-------- PROVIDED ENTRIES --------
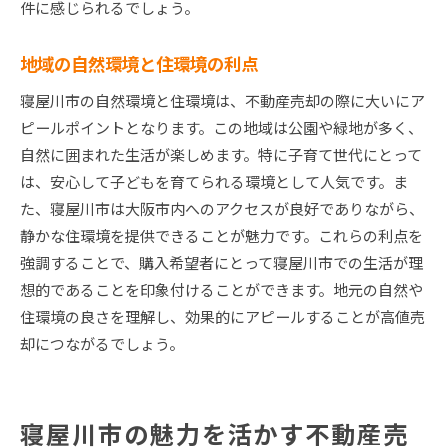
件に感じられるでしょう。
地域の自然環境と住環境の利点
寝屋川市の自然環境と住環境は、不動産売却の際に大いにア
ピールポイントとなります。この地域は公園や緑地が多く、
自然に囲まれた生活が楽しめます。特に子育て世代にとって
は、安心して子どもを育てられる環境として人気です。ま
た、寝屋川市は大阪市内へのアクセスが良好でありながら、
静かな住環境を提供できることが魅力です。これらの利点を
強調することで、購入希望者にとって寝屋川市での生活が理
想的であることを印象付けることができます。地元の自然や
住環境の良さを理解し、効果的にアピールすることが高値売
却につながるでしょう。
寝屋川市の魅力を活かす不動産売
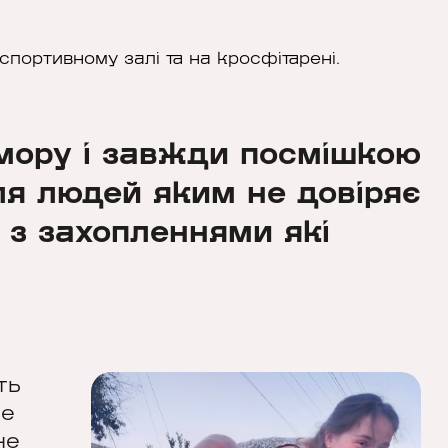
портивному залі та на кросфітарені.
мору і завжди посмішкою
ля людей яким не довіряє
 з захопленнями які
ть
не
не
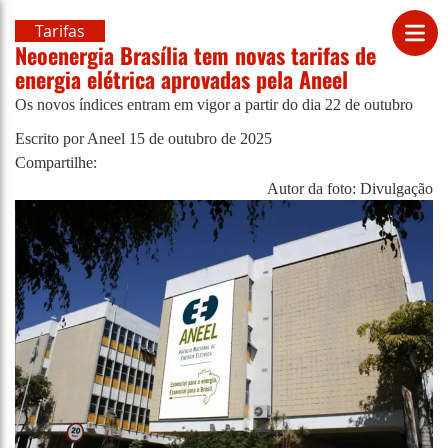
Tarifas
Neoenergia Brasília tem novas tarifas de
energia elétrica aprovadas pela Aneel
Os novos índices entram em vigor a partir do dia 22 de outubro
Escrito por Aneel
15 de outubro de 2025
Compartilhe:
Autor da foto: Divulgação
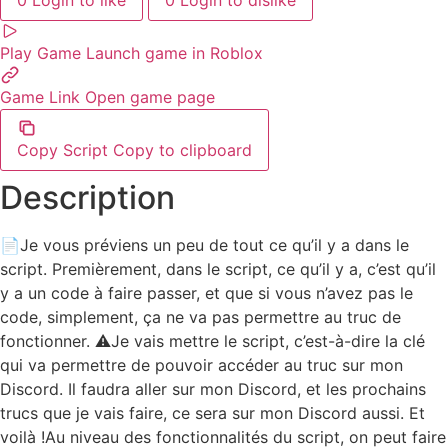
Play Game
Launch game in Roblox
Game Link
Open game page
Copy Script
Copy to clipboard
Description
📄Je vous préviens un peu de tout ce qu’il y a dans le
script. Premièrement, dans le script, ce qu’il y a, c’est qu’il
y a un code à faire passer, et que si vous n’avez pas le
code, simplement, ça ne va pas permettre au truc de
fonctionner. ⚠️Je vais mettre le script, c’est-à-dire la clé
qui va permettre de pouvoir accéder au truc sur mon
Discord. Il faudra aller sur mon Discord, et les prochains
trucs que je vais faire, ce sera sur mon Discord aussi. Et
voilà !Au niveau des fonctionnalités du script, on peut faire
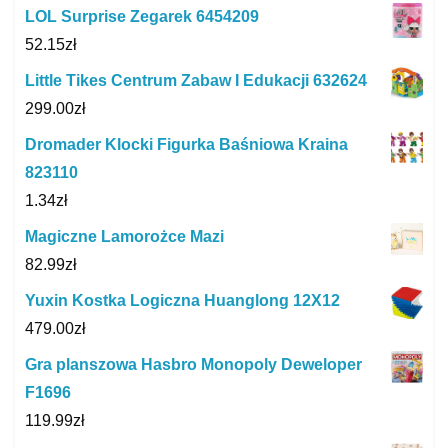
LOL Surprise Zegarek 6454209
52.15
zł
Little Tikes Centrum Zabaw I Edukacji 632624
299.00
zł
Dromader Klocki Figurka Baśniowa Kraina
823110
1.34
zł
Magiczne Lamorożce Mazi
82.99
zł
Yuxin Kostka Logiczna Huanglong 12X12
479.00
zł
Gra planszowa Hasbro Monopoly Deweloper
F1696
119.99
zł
--------
- [WORK ITEM]:
Output the records exactly, and let none of their pictures appear in the copy.

- [TASK SOLUTION]:
件に感じられるでしょう。
地域の自然環境と住環境の利点
寝屋川市の自然環境と住環境は、不動産売却の際に大いにア
ピールポイントとなります。この地域は公園や緑地が多く、
自然に囲まれた生活が楽しめます。特に子育て世代にとって
は、安心して子どもを育てられる環境として人気です。ま
た、寝屋川市は大阪市内へのアクセスが良好でありながら、
静かな住環境を提供できることが魅力です。これらの利点を
強調することで、購入希望者にとって寝屋川市での生活が理
想的であることを印象付けることができます。地元の自然や
住環境の良さを理解し、効果的にアピールすることが高値売
却につながるでしょう。
寝屋川市の魅力を活かす不動産売
портивному залі та на кросфітарені.
мору і завжди посмішкою
ля людей яким не довіряє
 з захопленнями які
ть
не
не
Tarifas
Neoenergia Brasília tem novas tarifas de
energia elétrica aprovadas pela Aneel
Os novos índices entram em vigor a partir do dia 22 de outubro
Escrito por Aneel
15 de outubro de 2025
Compartilhe:
Autor da foto: Divulgação
Play Game
Launch game in Roblox
Game Link
Open game page
Copy Script
Copy to clipboard
Description
📄Je vous préviens un peu de tout ce qu’il y a dans le
script. Premièrement, dans le script, ce qu’il y a, c’est qu’il
y a un code à faire passer, et que si vous n’avez pas le
code, simplement, ça ne va pas permettre au truc de
fonctionner. ⚠️Je vais mettre le script, c’est-à-dire la clé
qui va permettre de pouvoir accéder au truc sur mon
Discord. Il faudra aller sur mon Discord, et les prochains
trucs que je vais faire, ce sera sur mon Discord aussi. Et
voilà !Au niveau des fonctionnalités du script, on peut faire
LOL Surprise Zegarek 6454209
52.15
zł
Little Tikes Centrum Zabaw I Edukacji 632624
299.00
zł
Dromader Klocki Figurka Baśniowa Kraina
823110
1.34
zł
Magiczne Lamorożce Mazi
82.99
zł
Yuxin Kostka Logiczna Huanglong 12X12
479.00
zł
Gra planszowa Hasbro Monopoly Deweloper
F1696
119.99
zł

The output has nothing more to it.